(Bloomberg) -- Panopticon as a Service. That’s one inevitable conclusion from my colleagues’ brilliant dive into the secretive startup created and backed by Peter Thiel, Palantir Technologies Inc.
The story opens with a JPMorgan Chase & Co. security executive turned power-consumed rogue. With the help of Palantir’s technology, the executive’s security team inhaled JPMorgan employees’ “emails and browser histories, GPS locations from company-issued smartphones, printer and download activity and transcripts of digitally recorded phone conversations.” The team kept a lookout for potential turncoats and leakers.
What could go wrong?
The story implicitly raises one of Silicon Valley’s most persistent questions: Does Peter Thiel have a coherent worldview? He clearly fashions himself the industry’s most independent thinker, but perhaps he is also its most incoherent. Or a thinker who doesn’t seem too preoccupied with trying to advance his professed worldview. In a recent talk at Stanford University, Thiel discussed the importance of steelmanning, or constructing the soundest version of someone’s arguments. Peter, I’m going to try.
One of the clearest articulation’s of Thiel’s thinking comes from a piece he wrote in 2009—five years after the founding of Palantir—titled “The Education of a Libertarian.” In the piece, which is probably best remembered for its swipe at women’s suffrage, Thiel wrote that he no longer believed libertarians should focus on achieving their ends through politics. (Ironic in hindsight, given Thiel’s role in electing President Donald Trump.) In the piece, Thiel wrote, “In our time, the great task for libertarians is to find an escape from politics in all its forms.” He gave up on the notion that the masses will ever really embrace his anti-collectivist viewpoint.
Instead, he outlined areas where libertarians might find refuge, the first of which is cyberspace. He wrote, “The hope of the internet is that these new worlds will impact and force change on the existing social and political order.”
Palantir doesn’t seem to be moving the world in that direction. Quite the opposite. The existing social and political order—governments, banks, the wealthy establishment—often buy the company’s tools to enforce the status quo and squash rebellion in whatever form it might take. With Palantir, Thiel is helping to build a world he says he wants to escape. The man so concerned with privacy that he helped destroy Gawker has supported two of the world’s most anti-privacy companies. (He sits on the board of Facebook Inc.)

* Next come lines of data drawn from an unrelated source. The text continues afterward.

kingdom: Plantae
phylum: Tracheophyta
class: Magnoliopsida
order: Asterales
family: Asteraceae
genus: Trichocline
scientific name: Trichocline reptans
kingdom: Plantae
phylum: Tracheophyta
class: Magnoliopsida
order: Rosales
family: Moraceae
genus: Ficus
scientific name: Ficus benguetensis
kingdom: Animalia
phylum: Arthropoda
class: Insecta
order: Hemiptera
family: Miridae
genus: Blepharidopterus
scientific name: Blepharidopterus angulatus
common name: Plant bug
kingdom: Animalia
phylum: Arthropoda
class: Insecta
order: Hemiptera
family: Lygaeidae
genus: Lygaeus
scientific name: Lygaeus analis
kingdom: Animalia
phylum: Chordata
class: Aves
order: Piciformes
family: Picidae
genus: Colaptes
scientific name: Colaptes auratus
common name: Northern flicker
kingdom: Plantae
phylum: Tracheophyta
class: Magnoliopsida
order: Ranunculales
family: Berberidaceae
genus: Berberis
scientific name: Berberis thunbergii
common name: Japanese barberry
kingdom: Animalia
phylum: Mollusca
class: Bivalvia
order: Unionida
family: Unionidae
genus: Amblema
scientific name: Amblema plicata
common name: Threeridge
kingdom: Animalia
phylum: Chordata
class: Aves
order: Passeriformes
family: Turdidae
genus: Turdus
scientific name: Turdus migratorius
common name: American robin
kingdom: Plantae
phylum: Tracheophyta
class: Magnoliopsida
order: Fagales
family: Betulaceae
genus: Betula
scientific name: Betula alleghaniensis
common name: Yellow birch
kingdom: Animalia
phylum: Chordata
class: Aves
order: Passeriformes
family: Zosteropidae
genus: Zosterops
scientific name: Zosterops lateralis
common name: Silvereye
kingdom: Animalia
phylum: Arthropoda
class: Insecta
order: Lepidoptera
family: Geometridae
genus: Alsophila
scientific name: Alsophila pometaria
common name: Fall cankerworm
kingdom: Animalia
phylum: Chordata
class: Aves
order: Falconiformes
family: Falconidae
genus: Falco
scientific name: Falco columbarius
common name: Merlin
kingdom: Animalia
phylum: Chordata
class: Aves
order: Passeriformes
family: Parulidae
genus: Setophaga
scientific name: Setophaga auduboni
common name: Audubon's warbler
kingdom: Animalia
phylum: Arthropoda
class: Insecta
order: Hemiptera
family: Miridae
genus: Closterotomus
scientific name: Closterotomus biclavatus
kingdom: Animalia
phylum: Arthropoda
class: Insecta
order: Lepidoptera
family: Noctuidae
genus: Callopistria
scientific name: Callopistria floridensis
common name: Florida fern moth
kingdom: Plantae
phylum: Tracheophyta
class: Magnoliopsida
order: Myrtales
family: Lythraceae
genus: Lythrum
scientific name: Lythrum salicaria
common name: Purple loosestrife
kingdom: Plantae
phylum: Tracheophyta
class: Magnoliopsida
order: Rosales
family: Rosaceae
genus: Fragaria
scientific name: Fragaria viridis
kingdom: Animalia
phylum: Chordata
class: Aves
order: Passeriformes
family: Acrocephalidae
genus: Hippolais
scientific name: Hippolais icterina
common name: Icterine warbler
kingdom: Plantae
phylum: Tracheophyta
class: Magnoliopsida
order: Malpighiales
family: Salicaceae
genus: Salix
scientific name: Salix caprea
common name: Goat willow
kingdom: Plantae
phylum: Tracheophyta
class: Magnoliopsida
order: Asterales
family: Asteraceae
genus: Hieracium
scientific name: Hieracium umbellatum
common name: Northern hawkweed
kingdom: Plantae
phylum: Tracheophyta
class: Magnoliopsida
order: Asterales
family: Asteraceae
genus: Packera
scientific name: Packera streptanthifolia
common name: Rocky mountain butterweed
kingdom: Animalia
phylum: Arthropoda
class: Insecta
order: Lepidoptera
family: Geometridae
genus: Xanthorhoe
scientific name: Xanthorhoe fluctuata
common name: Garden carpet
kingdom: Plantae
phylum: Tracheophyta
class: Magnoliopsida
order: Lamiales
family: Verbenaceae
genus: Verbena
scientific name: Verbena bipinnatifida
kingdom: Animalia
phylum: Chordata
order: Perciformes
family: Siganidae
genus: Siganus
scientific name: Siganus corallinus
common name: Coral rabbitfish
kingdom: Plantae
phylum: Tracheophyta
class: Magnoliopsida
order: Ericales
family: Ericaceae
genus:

Thiel had once said Palantir could be a force for good in a society under threat from terrorism. It’s unlikely that Thiel is surprised by what Palantir has become. The company was named after a set of seeing stones in the Lord of the Rings. Sauron, the bad guy, likes them a lot!
It raises the question of whose liberty Thiel is really worried about. The masses’? Or just his own and those select few with the economic means to afford a private getaway in New Zealand (with citizenship)?
Many commentators have come to the conclusion that rather than truly being a libertarian, Thiel is merely a contrarian. Some of his friends say this, too. I can see why people think that. After all, whatever Thiel does, people in Silicon Valley usually wish he’d done the opposite. Contrarianism is a profitable investing strategy. But saying the world should look like the opposite of whatever everyone else says it should be—regardless of what they’re actually saying—doesn’t make much sense. What happens when the world wants privacy to protect their liberty?
Maybe Thiel’s view is that the world is better with him taking a contrarian position, as that might help move society toward the intellectually cacophonous end-state that he may crave. If that’s the case, Thiel should take stock of the vast influence he has accumulated and realize that his actions have immense consequences.
I once profiled the conservative intellectual Harvey Mansfield, who held a similar contrarian attitude. He told me that in another world in which he wasn’t surrounded by liberals, he might not be a conservative at all. But Mansfield spent his time provoking his students into uncomfortable thought and occasionally holding a conservative conference for the sake of intellectual debate. More destructive, however, is when contrarianism is used for bankrupting media companies, electing presidents and building all-seeing technology companies.